The vulnerability It has been discovered by researcher Alexei Kojenov. This vulnerability is present in IPTV encoders, H.264 and H.265 hardware-based HiSilicon hi3520d. The vulnerabilities reside in the software running on these devices, and all of them can be exploited remotely, which can lead to leakage of sensitive information, DoS attacks, remote code execution, and full control of the device without user awareness. find out.

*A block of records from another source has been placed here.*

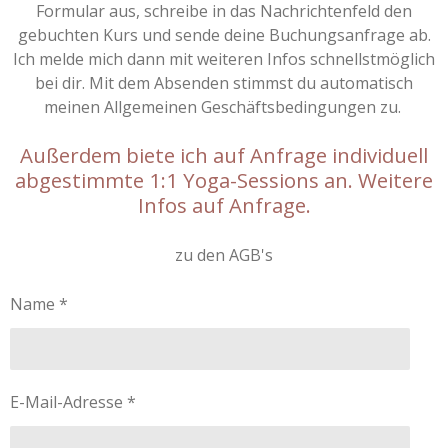
Formular aus, schreibe in das Nachrichtenfeld den
gebuchten Kurs und sende deine Buchungsanfrage ab.
Ich melde mich dann mit weiteren Infos schnellstmöglich
bei dir. Mit dem Absenden stimmst du automatisch
meinen Allgemeinen Geschäftsbedingungen zu.
Außerdem biete ich auf Anfrage individuell
abgestimmte 1:1 Yoga-Sessions an. Weitere
Infos auf Anfrage.
zu den AGB's
Name *
E-Mail-Adresse *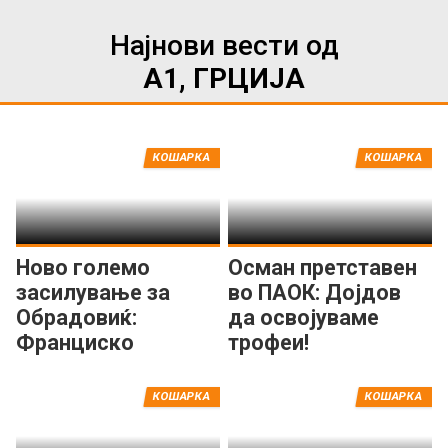
Најнови вести од
А1, ГРЦИЈА
КОШАРКА
КОШАРКА
Ново големо
Осман претставен
засилување за
во ПАОК: Дојдов
Обрадовиќ:
да освојуваме
Франциско
трофеи!
потпиша за ПАО!
КОШАРКА
КОШАРКА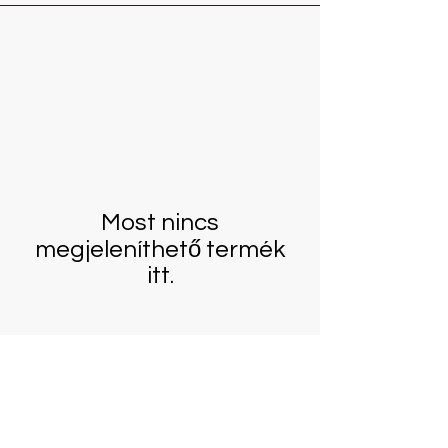
Most nincs
megjeleníthető termék
itt.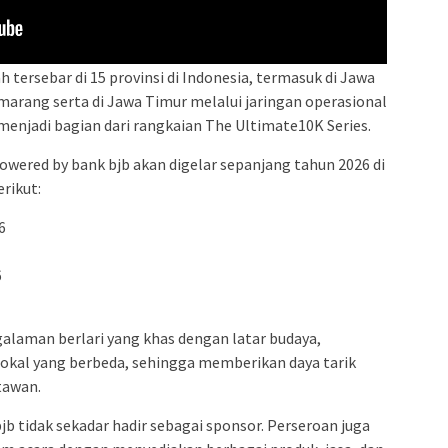
ah tersebar di 15 provinsi di Indonesia, termasuk di Jawa
marang serta di Jawa Timur melalui jaringan operasional
menjadi bagian dari rangkaian The Ultimate10K Series.
wered by bank bjb akan digelar sepanjang tahun 2026 di
rikut:
6
6
alaman berlari yang khas dengan latar budaya,
lokal yang berbeda, sehingga memberikan daya tarik
tawan.
b tidak sekadar hadir sebagai sponsor. Perseroan juga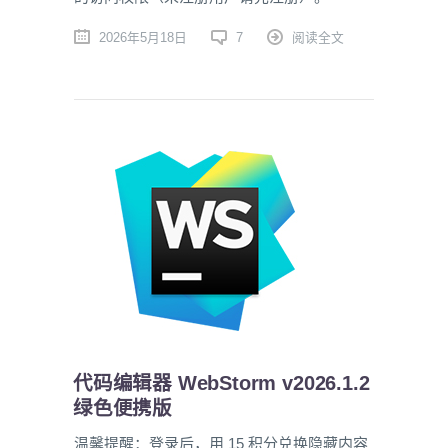
2026年5月18日
7
阅读全文
代码编辑器 WebStorm v2026.1.2
绿色便携版
温馨提醒：登录后，用 15 积分兑换隐藏内容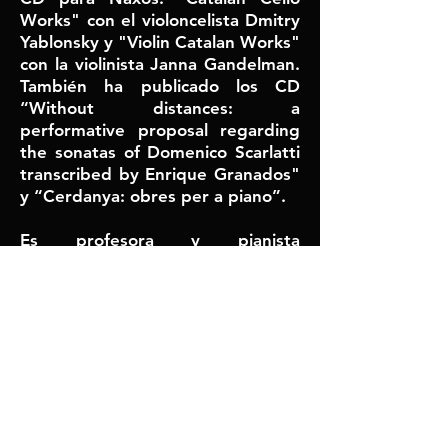
Works" con el violoncelista Dmitry
Yablonsky y "Violin Catalan Works"
con la violinista Janna Gandelman.
También ha publicado los CD
“Without distances: a
performative proposal regarding
the sonatas of Domenico Scarlatti
transcribed by Enrique Granados"
y “Cerdanya: obres per a piano”.
Es profesora y pianista
repertorista en la Escuela de
Música Issi Fabra de Puigcerdá y
en el Conservatorio de música dels
Pirineus, profesora de Historia de
la Música en la Universitat Oberta
de Catalunya y de técnicas de
investigación en la Escuela de
Música de Alto Rendimiento de
Valencia. De 2022 a 2025 ha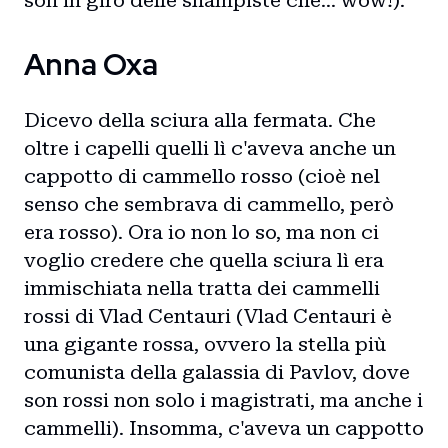
son in giro delle shampiste che… wow!).
Anna Oxa
Dicevo della sciura alla fermata. Che
oltre i capelli quelli lì c'aveva anche un
cappotto di cammello rosso (cioè nel
senso che sembrava di cammello, però
era rosso). Ora io non lo so, ma non ci
voglio credere che quella sciura lì era
immischiata nella tratta dei cammelli
rossi di Vlad Centauri (Vlad Centauri è
una gigante rossa, ovvero la stella più
comunista della galassia di Pavlov, dove
son rossi non solo i magistrati, ma anche i
cammelli). Insomma, c'aveva un cappotto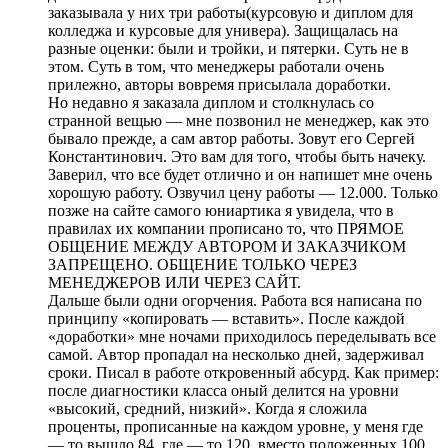
заказывала у них три работы(курсовую и диплом для
колледжа и курсовые для универа). Защищалась на
разные оценки: были и тройки, и пятерки. Суть не в
этом. Суть в том, что менеджеры работали очень
прилежно, авторы вовремя присылала доработки.
Но недавно я заказала диплом и столкнулась со
странной вещью — мне позвонил не менеджер, как это
бывало прежде, а сам автор работы. Зовут его Сергей
Константинович. Это вам для того, чтобы быть начеку.
Заверил, что все будет отлично и он напишет мне очень
хорошую работу. Озвучил цену работы — 12.000. Только
позже на сайте самого юниартика я увидела, что в
правилах их компании прописано то, что ПРЯМОЕ
ОБЩЕНИЕ МЕЖДУ АВТОРОМ И ЗАКАЗЧИКОМ
ЗАПРЕЩЕНО. ОБЩЕНИЕ ТОЛЬКО ЧЕРЕЗ
МЕНЕДЖЕРОВ ИЛИ ЧЕРЕЗ САЙТ.
Дальше были одни огорчения. Работа вся написана по
принципу «копировать — вставить». После каждой
«доработки» мне ночами приходилось переделывать все
самой. Автор пропадал на несколько дней, задерживал
сроки. Писал в работе откровенный абсурд. Как пример:
после диагностики класса оный делится на уровни
«высокий, средний, низкий». Когда я сложила
проценты, прописанные на каждом уровне, у меня где
— то вышло 84, где — то 120, вместо положенных 100.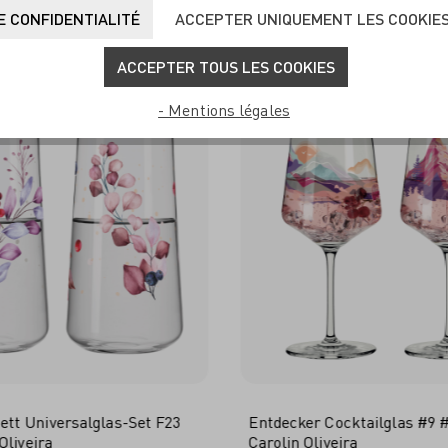
UVENT ACHETÉS ENSEM
 CONFIDENTIALITÉ
ACCEPTER UNIQUEMENT LES COOKIE
ACCEPTER TOUS LES COOKIES
- Mentions légales
tt Universalglas-Set F23
Entdecker Cocktailglas #9 
Oliveira
Carolin Oliveira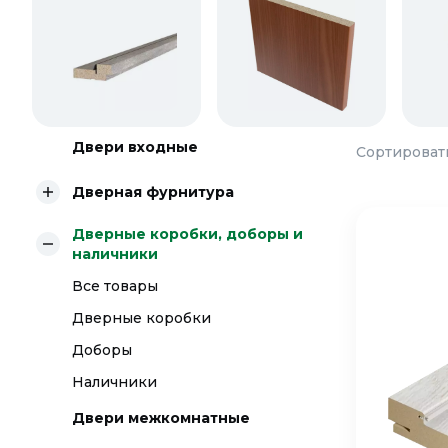
Двери входные
Сортировать
Дверная фурнитура
Дверные коробки, доборы и
наличники
Все товары
Дверные коробки
Доборы
Наличники
Двери межкомнатные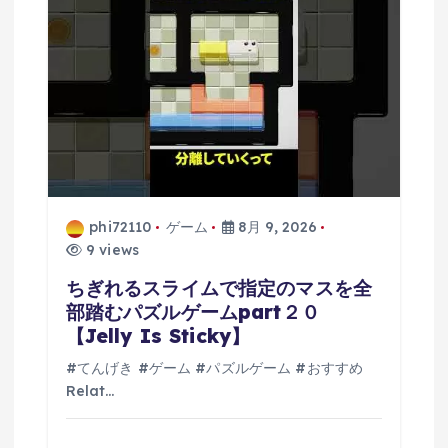
phi72110
ゲーム
8月 9, 2026
9 views
ちぎれるスライムで指定のマスを全
部踏むパズルゲームpart２０
【Jelly Is Sticky】
#てんげき #ゲーム #パズルゲーム #おすすめ
Relat…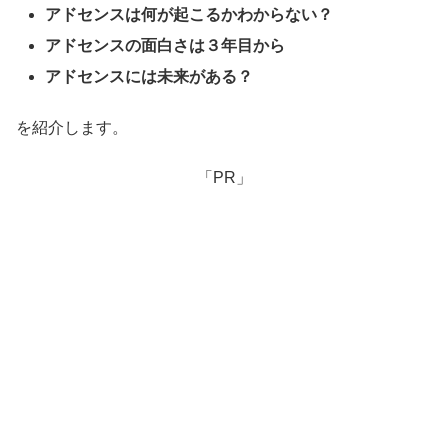
アドセンスは何が起こるかわからない？
アドセンスの面白さは３年目から
アドセンスには未来がある？
を紹介します。
「PR」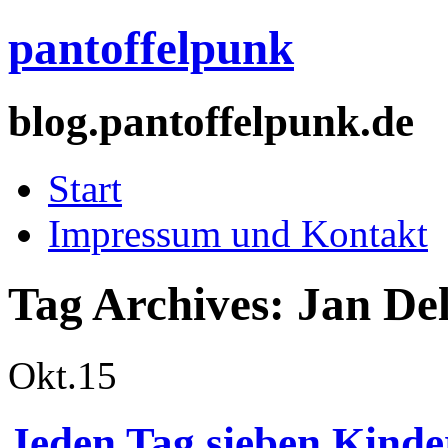
pantoffelpunk
blog.pantoffelpunk.de
Start
Impressum und Kontakt
Tag Archives:
Jan De
Okt.
15
Jeden Tag sieben Kinde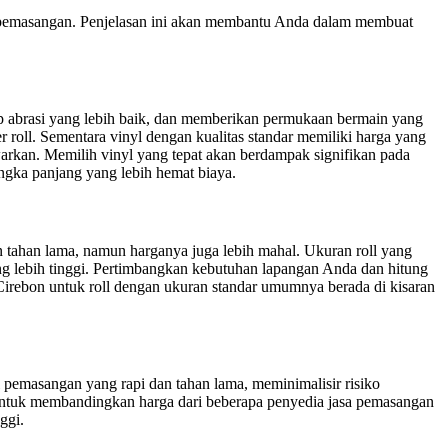
oses pemasangan. Penjelasan ini akan membantu Anda dalam membuat
dap abrasi yang lebih baik, dan memberikan permukaan bermain yang
r roll. Sementara vinyl dengan kualitas standar memiliki harga yang
warkan. Memilih vinyl yang tepat akan berdampak signifikan pada
angka panjang yang lebih hemat biaya.
 tahan lama, namun harganya juga lebih mahal. Ukuran roll yang
g lebih tinggi. Pertimbangkan kebutuhan lapangan Anda dan hitung
irebon untuk roll dengan ukuran standar umumnya berada di kisaran
pemasangan yang rapi dan tahan lama, meminimalisir risiko
u untuk membandingkan harga dari beberapa penyedia jasa pemasangan
ggi.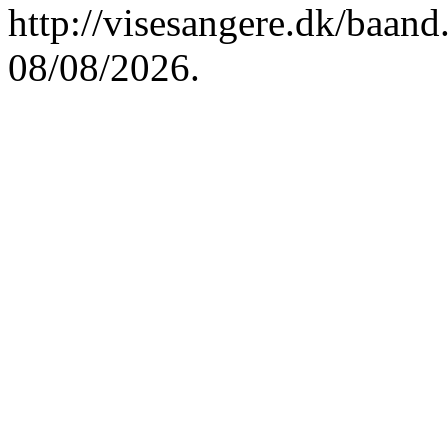
http://visesangere.dk/ba
08/08/2026.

There are several manufacturers affected, and there are no solutions at the software level at the moment.

8 vulnerabilities, including a back door

In total, there are eight vulnerabilities discovered, with the following CVE codes:

Full administrative access via backdoor password (CVE-2020-24215) Administrative root access via backdoor password (CVE-2020-24218) Arbitrary file read via path traversal (CVE-2020-24219) Unauthenticated file upload (CVE-2020-24217) Arbitrary code execution by uploading malicious firmware (CVE-2020-24217) Arbitrary code execution via command injection (CVE-2020-24217) Denial of service via buffer overflow (CVE-2020-24214) Unauthorized video stream access via RTSP (CVE-2020- 24216)

Devices found to be vulnerable include corporate devices URayTech, J-Tech Digital and Pro Video Instruments, although there are more than a dozen manufacturers that sell devices based on the same hardware, including Network Technologies Incorporated (NTI), Oupree, MINE Technology, Blankom, ISEEVY, Orivision, WorldKast / proceed and Digicast.

These types of devices are often used for streaming IP content over the Internet, converting uncompressed signals to codecs such as H.264 or H.265 to distribute them over the Internet on platforms such as YouTube, or through protocols such as RTSP or HLS. Many of these devices have a panel that allows you to control a multitude of details, in addition to using the vulnerable HiSilicon chip. Other similar vulnerabilities have been discovered in the company’s chips in the past, such as in 2013 where it was possible to guess the administrator password. Back doors were also discovered on security cameras in February this year.

To access the device with administrator permission, Kojenov only had to recompile the firmware by changing the administrator password, and from then on he had full access to the device. We can see a video of the vulnerabilities in operation.

HiSilicon is owned by Huawei

The only solution at the moment is to run these devices over a well-protected LAN or through a firewall. What is really serious about this issue is that, although some of the vulnerabilities seem accidental and unintended, one of them is: the inclusion of a master password to have full access to the device. This is a very serious type of backdoor that exposes the user who suffers it to a complete leak of their information.

Curiously, HiSilicon is owned by Huawei, who has been accused of including back doors in their devices. This company is in charge of designing its Kirin processors, so the accusations of espionage from the United States could have some real basis, although the existence of back doors in any device manufactured by Huawei, including cell phones or antennas, has not been proven.